▶ _TASK INSTRUCTIONS_
Every line holding the string "Adhes" should be copied out of the listing.

▶ _INPUT RECORDS_
******

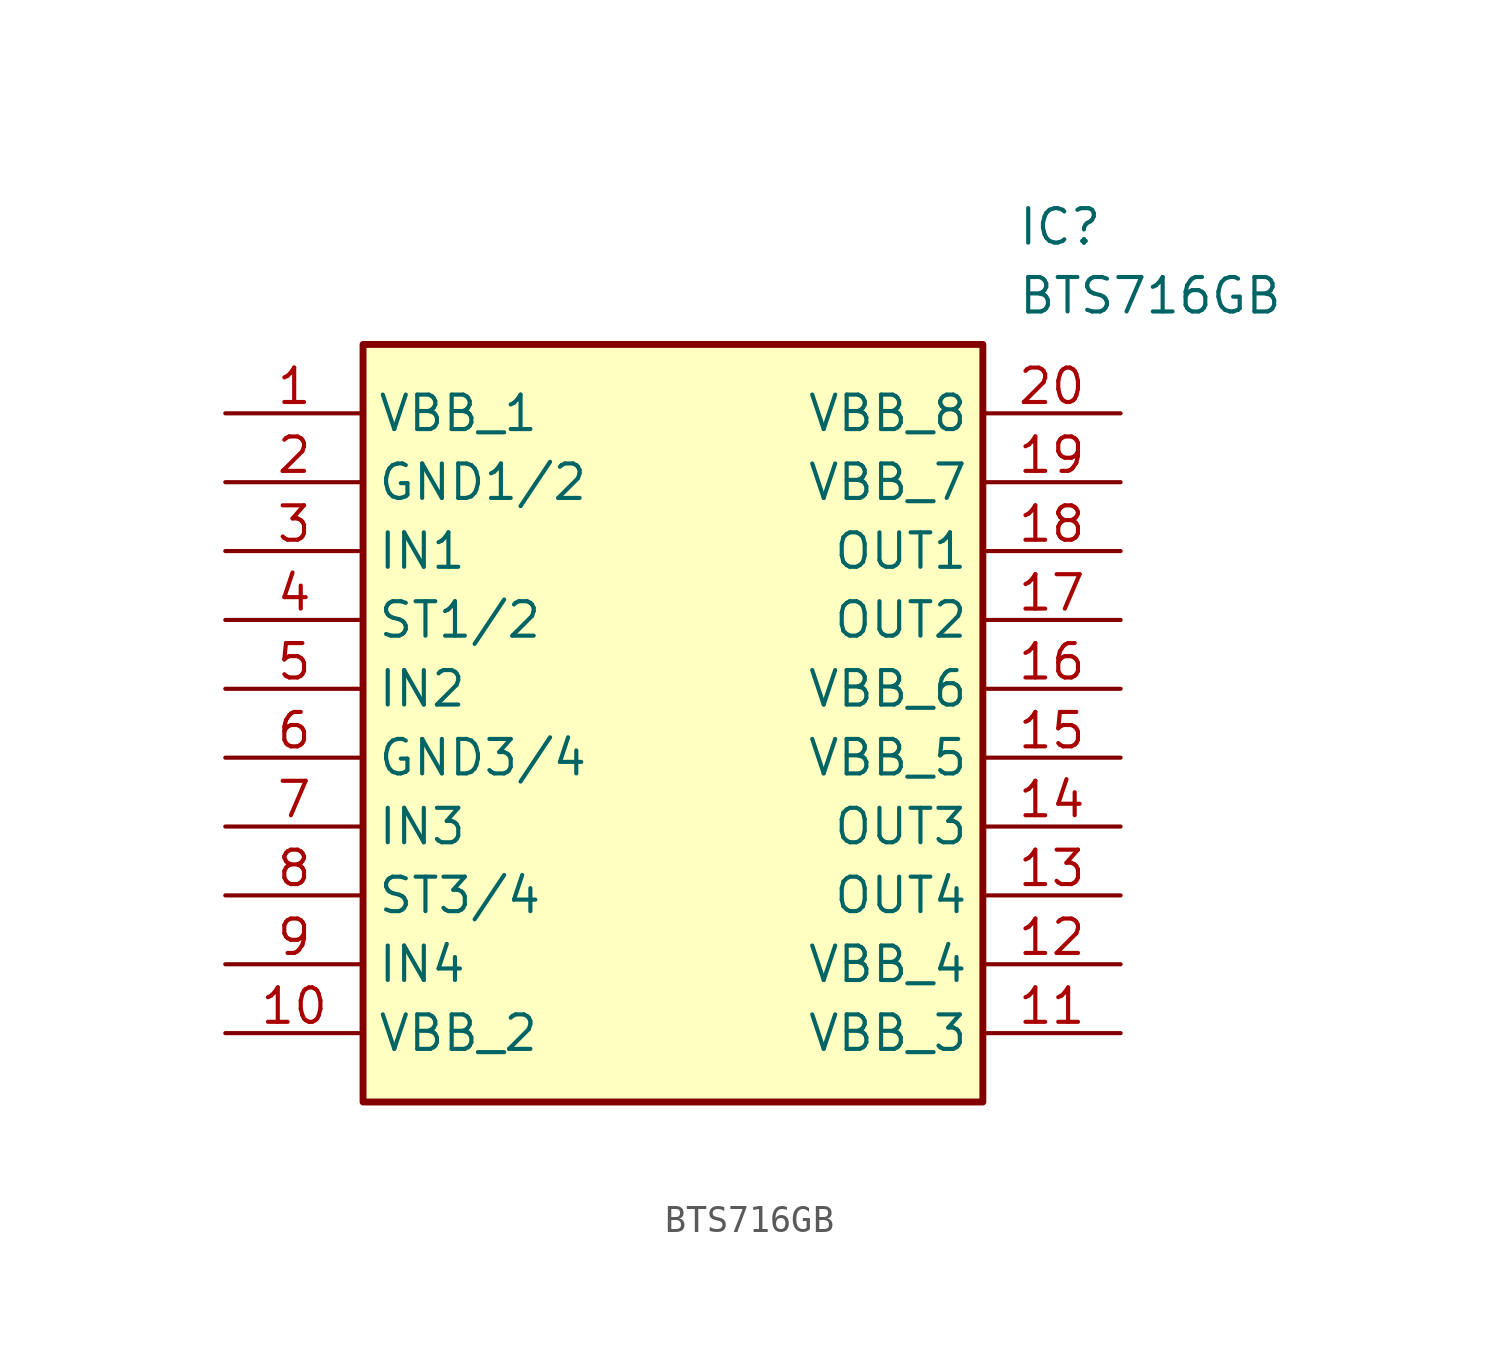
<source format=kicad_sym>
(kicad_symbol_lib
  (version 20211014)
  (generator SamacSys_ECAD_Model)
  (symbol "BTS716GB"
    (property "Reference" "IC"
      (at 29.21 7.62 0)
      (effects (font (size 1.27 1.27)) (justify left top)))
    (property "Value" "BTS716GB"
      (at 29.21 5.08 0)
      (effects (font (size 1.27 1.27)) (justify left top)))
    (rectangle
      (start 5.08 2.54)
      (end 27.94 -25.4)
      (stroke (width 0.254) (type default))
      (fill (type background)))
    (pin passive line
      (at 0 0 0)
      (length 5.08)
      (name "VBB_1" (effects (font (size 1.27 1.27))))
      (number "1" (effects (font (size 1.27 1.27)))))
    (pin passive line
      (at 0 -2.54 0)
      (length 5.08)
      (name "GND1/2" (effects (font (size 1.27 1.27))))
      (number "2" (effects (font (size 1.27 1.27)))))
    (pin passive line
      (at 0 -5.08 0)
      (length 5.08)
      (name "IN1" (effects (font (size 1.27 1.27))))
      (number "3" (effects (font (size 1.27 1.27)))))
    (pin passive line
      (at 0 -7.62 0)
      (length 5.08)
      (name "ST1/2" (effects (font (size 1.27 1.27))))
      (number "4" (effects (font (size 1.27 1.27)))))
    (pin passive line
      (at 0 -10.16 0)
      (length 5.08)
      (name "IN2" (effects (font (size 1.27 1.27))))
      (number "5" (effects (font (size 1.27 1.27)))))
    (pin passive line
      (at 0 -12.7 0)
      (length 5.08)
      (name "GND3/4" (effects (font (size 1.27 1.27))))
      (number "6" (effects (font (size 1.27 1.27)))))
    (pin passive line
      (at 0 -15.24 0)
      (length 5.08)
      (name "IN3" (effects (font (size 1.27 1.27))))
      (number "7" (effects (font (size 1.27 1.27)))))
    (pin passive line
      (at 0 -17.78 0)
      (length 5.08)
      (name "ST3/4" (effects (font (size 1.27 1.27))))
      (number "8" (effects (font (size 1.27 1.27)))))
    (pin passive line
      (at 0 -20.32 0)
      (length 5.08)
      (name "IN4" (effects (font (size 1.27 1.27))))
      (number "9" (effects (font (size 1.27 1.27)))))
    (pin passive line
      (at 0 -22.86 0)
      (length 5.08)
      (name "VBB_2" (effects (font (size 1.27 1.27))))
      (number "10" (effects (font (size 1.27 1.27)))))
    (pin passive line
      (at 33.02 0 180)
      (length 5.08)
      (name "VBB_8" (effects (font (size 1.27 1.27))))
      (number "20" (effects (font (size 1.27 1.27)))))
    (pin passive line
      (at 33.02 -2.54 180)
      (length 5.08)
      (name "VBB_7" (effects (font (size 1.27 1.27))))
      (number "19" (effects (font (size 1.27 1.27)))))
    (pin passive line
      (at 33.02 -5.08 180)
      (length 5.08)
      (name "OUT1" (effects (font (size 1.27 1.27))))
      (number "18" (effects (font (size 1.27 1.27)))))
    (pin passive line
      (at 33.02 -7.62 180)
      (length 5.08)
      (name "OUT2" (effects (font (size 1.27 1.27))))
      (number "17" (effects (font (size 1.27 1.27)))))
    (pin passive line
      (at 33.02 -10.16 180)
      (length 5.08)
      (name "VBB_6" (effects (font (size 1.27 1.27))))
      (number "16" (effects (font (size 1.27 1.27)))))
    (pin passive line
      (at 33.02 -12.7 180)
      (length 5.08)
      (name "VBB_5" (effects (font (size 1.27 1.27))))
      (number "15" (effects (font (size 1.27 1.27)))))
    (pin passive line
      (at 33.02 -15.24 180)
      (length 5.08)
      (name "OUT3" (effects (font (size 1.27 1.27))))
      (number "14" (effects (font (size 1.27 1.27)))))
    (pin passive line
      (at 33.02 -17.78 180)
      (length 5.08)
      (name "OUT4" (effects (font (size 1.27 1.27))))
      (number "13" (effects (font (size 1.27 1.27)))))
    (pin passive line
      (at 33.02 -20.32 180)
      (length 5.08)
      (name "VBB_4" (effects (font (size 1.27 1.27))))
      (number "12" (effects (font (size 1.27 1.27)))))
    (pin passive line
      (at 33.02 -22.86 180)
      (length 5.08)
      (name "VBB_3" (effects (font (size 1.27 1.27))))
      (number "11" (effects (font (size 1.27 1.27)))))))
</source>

******

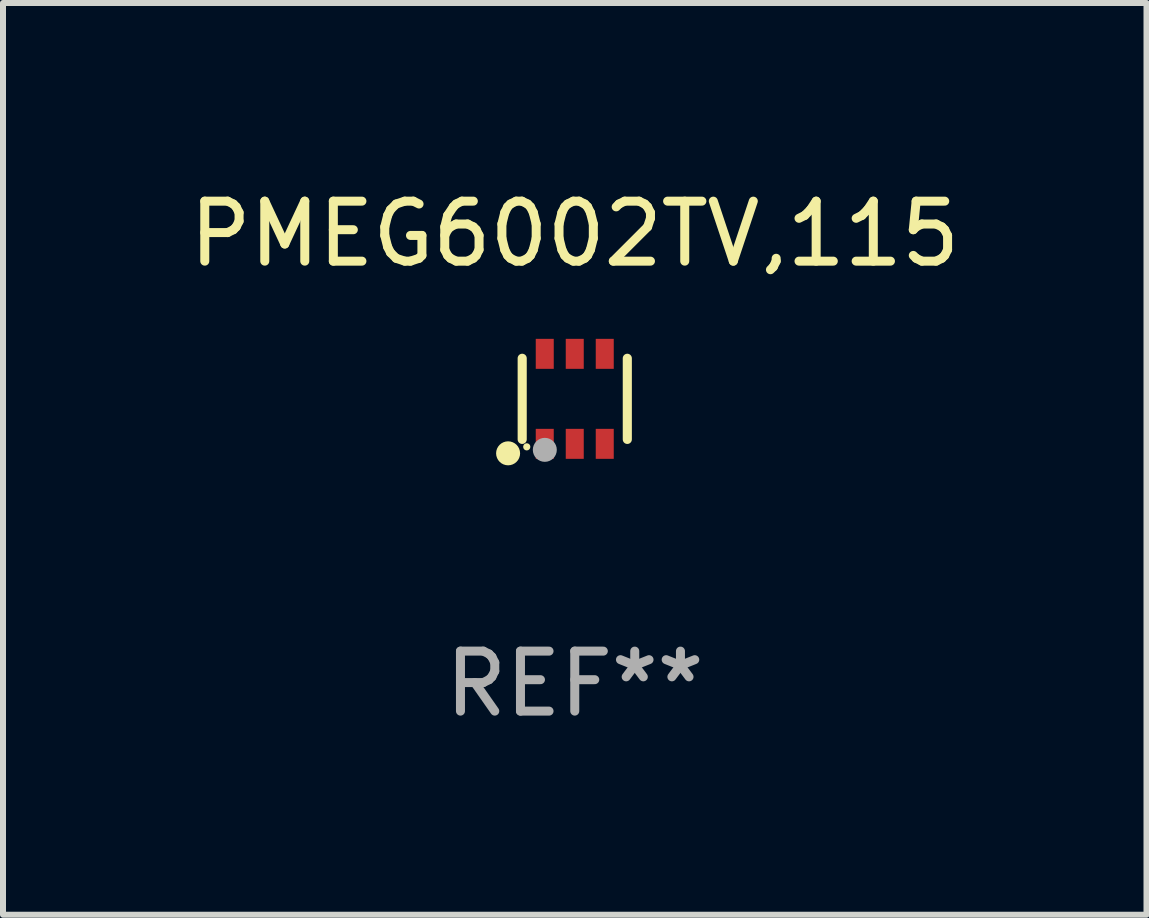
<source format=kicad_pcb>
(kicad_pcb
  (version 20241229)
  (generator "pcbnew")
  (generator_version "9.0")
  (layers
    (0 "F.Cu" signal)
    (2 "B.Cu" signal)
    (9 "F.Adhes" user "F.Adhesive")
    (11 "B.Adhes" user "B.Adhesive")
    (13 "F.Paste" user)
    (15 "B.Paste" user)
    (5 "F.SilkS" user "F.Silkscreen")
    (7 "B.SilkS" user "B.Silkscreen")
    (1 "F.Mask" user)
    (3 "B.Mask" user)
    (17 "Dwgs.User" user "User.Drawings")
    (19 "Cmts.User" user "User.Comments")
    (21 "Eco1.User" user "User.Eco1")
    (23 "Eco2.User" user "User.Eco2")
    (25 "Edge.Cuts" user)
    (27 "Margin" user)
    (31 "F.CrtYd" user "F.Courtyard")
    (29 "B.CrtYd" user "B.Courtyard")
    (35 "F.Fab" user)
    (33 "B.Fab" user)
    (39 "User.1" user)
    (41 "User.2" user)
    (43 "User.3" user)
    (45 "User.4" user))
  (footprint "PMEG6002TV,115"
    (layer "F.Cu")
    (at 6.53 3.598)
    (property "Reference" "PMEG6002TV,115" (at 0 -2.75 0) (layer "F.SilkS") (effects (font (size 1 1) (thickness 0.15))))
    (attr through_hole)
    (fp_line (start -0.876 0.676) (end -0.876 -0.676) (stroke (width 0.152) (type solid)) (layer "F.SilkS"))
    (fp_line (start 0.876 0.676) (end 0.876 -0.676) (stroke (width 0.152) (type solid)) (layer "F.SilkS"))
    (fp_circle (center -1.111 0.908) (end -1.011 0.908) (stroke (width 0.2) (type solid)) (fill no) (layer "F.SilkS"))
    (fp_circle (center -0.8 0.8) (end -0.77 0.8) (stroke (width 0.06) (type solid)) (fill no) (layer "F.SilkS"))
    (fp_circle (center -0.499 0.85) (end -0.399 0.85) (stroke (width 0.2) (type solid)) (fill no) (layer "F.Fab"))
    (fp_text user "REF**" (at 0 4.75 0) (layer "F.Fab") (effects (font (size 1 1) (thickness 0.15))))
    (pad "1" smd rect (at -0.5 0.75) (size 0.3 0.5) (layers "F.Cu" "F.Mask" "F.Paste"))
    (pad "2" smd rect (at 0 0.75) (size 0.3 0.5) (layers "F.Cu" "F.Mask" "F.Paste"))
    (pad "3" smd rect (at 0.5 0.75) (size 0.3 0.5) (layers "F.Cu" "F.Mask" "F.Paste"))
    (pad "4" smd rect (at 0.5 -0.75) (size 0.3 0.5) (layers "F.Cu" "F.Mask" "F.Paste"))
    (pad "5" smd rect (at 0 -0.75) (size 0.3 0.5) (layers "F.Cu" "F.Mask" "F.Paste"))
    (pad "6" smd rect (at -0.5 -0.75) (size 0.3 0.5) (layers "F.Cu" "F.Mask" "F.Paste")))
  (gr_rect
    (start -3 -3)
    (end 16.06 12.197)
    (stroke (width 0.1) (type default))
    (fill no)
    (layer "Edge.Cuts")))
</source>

******

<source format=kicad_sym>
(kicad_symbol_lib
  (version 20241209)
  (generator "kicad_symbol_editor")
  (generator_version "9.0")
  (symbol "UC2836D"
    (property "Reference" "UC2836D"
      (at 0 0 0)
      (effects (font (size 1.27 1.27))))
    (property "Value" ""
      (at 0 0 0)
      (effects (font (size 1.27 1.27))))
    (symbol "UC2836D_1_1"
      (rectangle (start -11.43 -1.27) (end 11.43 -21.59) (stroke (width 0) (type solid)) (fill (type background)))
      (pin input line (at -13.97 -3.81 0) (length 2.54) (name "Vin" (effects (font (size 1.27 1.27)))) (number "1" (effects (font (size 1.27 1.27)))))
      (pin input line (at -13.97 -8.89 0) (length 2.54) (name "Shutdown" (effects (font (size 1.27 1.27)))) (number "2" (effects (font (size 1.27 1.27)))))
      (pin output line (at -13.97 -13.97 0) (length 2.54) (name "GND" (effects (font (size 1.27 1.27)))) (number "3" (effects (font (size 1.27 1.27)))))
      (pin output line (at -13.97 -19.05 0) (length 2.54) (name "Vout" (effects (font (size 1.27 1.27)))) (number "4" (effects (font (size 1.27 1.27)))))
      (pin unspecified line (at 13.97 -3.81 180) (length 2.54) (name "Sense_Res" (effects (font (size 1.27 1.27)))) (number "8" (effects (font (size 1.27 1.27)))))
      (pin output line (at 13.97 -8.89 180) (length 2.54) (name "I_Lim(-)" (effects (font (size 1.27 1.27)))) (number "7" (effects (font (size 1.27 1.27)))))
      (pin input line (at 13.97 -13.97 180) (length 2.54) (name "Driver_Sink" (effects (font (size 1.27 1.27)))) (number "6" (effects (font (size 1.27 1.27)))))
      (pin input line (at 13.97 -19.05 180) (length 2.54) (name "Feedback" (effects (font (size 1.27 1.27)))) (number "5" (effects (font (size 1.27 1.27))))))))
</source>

******

▶ _FINISHED TASK_
    (9 "F.Adhes" user "F.Adhesive")
    (11 "B.Adhes" user "B.Adhesive")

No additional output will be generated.